The distribution system performs two functions: it has to generate demand for the product and, secondly, it has to make sure that demand thus created is matched by adequate and timely supply. While all the members of the channel will have to take part in the dual functions the exporter has the primary responsibility. To achieve this objective, the exporter will require a logistics plan. A logistics plan can be drawn by considering the following points:

(a) What are the alternative modes of transport, viz., rail air or ship, available for transporting the goods from the point of manufacturer to the point of purchase?
(b) What is the mode which is optimal from the standpoint of total distribution costs?
(c) Is there any need for warehousing arrangements, keeping in view the product and marketing characteristics?

In fact, the first two points are important enough to be considered even at the time of the selection of export markets. The non-availability of the required type of transporting facility can weigh all other marketing advantages that an exporter may have. For example there may be a good market for cut flowers in a foreign country, but unless the importing country is connected with the exporting country by airlines having daily flights, it will not be possible to exploit the demand. The perishable nature of cut flowers demands that these must reach the consumers within the shortest possible time. Similarly, for the export of fruits, vegetables and marine products, shipping space with refrigeration facility is required. Therefore unless the potential Markets are served by shipping lines with similar facility exports and such items cannot be undertaken.

There is another angle to the problem of logistics planning. The Exporting country may not be connected with the importing country directly by shipping or air services. In such a situation, transportation of goods will involve transshipment from an intermediate point. Transshipment apart from involving higher costs and more uncertainties regarding the safety of the cargo also involves delays. Since delivery of the goods as agreed upon is one basic condition on which success in export depends, the delay if any may become crucial for logistics planning. Export shipment may have to be planned much in advance to coordinate the schedule of the on going vessel from there to the port of shipment to the transshipment point and from there to the port of final delivery.

To consider the second aspect namely selection of the appropriate mode of transport, it is necessary first to identify the elements that taken together constitute the total distribution costs. In a study carried out in the United States, it is found that the total distribution costs are allocated over the various components in the following proportion:

Administration 11.0%
Transportation 29.4%
Receiving and shipping 7.8%
Packaging 11.9%
Warehousing 17.0%
Inventory carrying costs 17.4%
Order Processing 5.5%

The promotion obviously will vary from product to product, but all the cost components, with the sole exception of warehousing will have to be considered for determining the total distribution costs of each and every product.
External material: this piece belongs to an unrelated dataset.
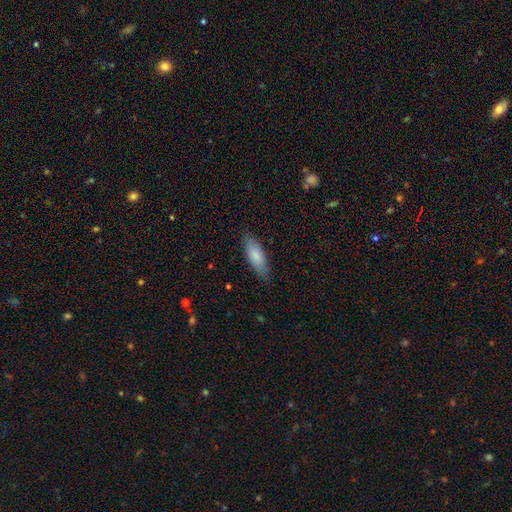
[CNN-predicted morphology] Smooth or featured? Predicted: smooth (p=0.83). How rounded? Predicted: in between (p=0.67). Merging? Predicted: none (p=0.80).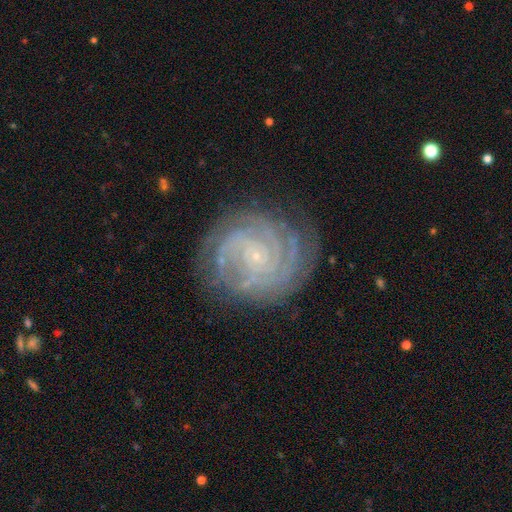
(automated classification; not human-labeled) The model was most divided on "spiral arm count": 4: 24%, can't tell: 22%, 3: 20%, 2: 15%, more than 4: 12%, 1: 8%. More confident: edge-on disk — no (98%); spiral arms — yes (97%); bulge size — small (90%); smooth or featured — featured or disk (86%); spiral winding — tight (81%); merging — none (79%); bar — no (74%).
It is therefore obvious that the selection of the mode of transport cannot be taken only on the basis of the freight elements, which at best will depend on the total incidence of costs for alternative modes of transport.

Surface Vs Air Transport:

The choice regarding modes of transport in relation to export marketing revolves around the appropriateness of transporting goods by ship or by air. Assuming that other types of transport systems are available to the shipper, the choice should depend on the estimates he makes as to the total costs of distribution by ship and by air. It s found that the important elements of costs behave in the following fashion for ocean and air transport:

Cost Element
Air transport Surface Transport

Freight High Low
Depot costs Low High
Fixed inventory Low High
Packaging Low High
Insurance Low High

From above statement it is seen that only freight element is higher for air transport but for all other cost elements, it has an edge over surface transport.